Pope Francis’ visit to Iraq (March 5-8, 2021) will bring to the attention of Christians around the world and of the international community the issue of the survival of Christian communities in Middle Eastern regions that, because of wars, tribal conflicts and poverty, risk disappearing forever. These are very ancient communities, many of apostolic foundation.
Archbishop Bashar Warda of Erbil of the Chaldean Catholic Church of Iraq and founder of the Catholic University of Erbil, said in a recent interview: “Before 2003 there were more than 1,300,000 Christians in Iraq. Today fewer than 300,000 remain.
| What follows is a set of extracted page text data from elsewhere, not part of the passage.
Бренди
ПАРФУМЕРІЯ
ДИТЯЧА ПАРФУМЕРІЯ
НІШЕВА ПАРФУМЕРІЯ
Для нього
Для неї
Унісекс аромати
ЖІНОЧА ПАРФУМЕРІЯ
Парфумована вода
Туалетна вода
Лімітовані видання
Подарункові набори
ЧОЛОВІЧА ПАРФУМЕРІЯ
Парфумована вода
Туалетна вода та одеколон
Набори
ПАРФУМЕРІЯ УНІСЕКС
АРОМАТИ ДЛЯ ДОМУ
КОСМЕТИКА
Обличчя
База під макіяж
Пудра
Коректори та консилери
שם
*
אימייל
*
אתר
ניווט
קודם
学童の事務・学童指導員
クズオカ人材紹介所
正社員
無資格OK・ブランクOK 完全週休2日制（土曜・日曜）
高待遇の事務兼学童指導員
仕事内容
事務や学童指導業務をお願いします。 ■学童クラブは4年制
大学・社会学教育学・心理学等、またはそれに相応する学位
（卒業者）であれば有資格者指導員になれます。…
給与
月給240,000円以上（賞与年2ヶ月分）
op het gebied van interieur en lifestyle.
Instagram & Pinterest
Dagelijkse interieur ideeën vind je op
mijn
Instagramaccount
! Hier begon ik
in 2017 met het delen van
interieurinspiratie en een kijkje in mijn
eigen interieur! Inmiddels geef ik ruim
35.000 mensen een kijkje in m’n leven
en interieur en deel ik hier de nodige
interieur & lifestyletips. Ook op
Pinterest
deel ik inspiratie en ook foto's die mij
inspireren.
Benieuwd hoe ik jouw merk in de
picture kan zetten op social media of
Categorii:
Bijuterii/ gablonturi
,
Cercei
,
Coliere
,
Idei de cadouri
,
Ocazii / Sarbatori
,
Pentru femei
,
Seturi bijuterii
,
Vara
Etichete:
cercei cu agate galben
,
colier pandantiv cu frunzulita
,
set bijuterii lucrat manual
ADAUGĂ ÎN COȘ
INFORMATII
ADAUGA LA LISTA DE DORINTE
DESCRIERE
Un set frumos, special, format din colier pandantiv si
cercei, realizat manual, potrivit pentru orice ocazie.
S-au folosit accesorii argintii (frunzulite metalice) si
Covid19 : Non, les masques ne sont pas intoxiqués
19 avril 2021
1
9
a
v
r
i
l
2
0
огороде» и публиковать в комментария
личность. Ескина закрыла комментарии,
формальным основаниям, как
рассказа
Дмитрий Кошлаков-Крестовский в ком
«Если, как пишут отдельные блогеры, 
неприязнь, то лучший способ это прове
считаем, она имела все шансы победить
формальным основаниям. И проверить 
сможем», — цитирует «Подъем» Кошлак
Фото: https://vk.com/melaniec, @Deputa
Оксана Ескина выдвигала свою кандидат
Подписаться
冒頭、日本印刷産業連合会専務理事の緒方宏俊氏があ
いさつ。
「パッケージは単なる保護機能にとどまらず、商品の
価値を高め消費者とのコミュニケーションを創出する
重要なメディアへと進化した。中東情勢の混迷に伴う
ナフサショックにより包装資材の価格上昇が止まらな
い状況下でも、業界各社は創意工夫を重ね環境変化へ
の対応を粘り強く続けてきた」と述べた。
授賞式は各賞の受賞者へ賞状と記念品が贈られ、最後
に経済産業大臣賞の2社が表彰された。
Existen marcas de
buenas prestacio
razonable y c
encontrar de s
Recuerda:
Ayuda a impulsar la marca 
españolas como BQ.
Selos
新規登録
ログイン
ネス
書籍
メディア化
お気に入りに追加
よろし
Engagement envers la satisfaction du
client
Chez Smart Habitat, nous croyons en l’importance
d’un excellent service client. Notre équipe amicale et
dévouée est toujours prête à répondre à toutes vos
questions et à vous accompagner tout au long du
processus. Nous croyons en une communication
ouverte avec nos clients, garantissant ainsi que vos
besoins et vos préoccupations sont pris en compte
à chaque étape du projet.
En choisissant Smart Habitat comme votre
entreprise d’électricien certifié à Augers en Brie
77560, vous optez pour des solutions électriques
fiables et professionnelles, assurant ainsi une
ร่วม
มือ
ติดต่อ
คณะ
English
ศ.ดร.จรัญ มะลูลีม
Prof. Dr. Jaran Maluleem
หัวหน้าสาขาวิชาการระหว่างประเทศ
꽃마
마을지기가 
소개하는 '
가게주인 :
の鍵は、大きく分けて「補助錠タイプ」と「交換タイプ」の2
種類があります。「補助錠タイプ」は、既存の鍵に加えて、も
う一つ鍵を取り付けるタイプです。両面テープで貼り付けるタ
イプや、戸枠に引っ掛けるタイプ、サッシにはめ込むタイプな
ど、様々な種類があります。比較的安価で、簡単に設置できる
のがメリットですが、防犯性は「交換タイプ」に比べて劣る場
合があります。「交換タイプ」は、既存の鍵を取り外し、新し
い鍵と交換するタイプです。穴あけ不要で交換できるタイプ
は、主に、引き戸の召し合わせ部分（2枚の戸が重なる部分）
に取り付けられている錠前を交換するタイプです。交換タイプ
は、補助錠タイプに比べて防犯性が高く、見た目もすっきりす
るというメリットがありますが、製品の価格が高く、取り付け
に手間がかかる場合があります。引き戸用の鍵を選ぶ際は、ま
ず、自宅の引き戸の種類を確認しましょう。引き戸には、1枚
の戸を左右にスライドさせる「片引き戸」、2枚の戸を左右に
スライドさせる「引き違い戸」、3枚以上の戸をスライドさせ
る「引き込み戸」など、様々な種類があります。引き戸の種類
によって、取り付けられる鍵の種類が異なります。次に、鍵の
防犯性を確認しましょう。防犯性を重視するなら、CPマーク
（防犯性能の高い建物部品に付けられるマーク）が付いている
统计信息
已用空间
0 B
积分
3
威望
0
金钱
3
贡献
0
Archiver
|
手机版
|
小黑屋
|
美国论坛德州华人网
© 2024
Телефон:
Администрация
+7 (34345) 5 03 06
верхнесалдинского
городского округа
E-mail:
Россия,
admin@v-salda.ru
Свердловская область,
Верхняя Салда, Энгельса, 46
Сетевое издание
Where there is no work and rights are not guaranteed to minorities, and with security lacking, flight and diaspora are unfortunately the choice of many.” This is the current situation, although, as we shall see, the emptying of the Middle East of its Christian inhabitants has been going on for much longer.
The phenomenon of Christian migration in the last century involves almost all the countries of the Middle East, from Turkey to Egypt, passing through Syria, Lebanon, Palestine and, in recent times, in a worrying way, Iraq. Here are some discouraging facts about the size of this exodus: toward the end of the Ottoman Empire, in 1914, Christians were about 24 percent of the population, and reached 30 percent in the area of the so-called “greater Syria”; in the 1990s in the Middle East, Christian residents were less than 5 percent.